Can you talk a little about the friendly rivalry among some photographers, especially when you shoot several of they same type of assignments over and over again?
 
ERIC:
 
One of the best things about being a staffer at a newspaper is having the friendly competition. I have to admit I do have a competitive streak. Sometimes I'll look at a photo and say to myself, "If I had that assignment, I would have done this instead." Am I alone on this? The repetitive nature of  newspaper assignment work (i. e. military funerals), allowed me to test my theories. It's one of the things I miss most now that I'm a freelancer.
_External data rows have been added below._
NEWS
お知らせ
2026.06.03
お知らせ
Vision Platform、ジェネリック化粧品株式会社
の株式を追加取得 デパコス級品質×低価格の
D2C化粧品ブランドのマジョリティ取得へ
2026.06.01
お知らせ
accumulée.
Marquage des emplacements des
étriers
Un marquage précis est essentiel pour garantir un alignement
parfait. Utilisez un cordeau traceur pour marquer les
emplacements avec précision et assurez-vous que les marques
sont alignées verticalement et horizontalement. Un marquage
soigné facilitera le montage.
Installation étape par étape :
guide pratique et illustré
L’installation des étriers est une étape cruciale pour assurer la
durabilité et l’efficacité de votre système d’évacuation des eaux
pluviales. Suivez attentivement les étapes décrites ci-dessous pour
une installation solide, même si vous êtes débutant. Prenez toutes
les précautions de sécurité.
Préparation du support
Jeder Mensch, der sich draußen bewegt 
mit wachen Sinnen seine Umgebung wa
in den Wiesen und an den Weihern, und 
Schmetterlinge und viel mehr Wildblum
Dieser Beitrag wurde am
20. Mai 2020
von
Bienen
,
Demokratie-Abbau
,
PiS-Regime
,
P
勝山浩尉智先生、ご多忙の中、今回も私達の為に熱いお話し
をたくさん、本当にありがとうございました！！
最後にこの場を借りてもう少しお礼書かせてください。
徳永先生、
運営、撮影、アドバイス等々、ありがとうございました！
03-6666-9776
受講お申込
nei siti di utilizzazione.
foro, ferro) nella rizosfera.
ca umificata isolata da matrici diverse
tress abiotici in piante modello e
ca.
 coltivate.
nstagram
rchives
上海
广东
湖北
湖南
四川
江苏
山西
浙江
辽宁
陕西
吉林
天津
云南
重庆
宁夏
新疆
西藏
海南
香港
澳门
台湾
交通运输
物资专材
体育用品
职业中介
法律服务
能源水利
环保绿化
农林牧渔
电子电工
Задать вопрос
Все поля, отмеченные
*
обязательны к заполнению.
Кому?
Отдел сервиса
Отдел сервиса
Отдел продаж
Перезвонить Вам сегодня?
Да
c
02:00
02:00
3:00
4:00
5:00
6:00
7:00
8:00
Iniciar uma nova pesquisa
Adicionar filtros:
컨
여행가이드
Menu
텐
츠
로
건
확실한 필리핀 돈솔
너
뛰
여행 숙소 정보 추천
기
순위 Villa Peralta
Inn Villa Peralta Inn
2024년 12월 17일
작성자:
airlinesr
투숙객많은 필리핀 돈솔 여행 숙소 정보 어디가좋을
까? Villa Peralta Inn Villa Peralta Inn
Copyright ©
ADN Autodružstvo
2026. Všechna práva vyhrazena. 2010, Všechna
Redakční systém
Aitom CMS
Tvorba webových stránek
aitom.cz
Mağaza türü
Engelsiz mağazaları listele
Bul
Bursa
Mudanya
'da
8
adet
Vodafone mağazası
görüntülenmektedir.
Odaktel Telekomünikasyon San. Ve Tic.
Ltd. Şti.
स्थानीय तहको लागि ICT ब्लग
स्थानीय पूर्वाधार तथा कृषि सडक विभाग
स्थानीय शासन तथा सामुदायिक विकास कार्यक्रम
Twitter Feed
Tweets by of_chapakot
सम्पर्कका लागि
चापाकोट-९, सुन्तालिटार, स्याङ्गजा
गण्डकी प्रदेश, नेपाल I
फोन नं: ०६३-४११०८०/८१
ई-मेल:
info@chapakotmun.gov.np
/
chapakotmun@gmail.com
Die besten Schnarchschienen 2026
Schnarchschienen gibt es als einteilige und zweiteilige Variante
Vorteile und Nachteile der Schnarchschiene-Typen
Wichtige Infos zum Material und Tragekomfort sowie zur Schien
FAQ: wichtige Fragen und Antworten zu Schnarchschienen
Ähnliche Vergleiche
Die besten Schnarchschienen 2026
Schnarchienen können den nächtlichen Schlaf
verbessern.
The forum for competition is much more loose and amorphous.
 
TID:
 
In conclusion, what advice do you have for photographers?
 
ERIC:
 
Don't assume anything and get closer.
 

 

Kayne is a freelance photographer based in Houston, Texas. He attended graduate school at the Ohio University’s School of Visual Communication. He attributes that experience to turning him on to new ways of thinking about photography, it’s application and potential. During school, he did internships at The San Antonio Express-News, The Seattle Times and The Dallas Morning News. Kayne's also worked as contract staff photographer at the Houston Chronicle.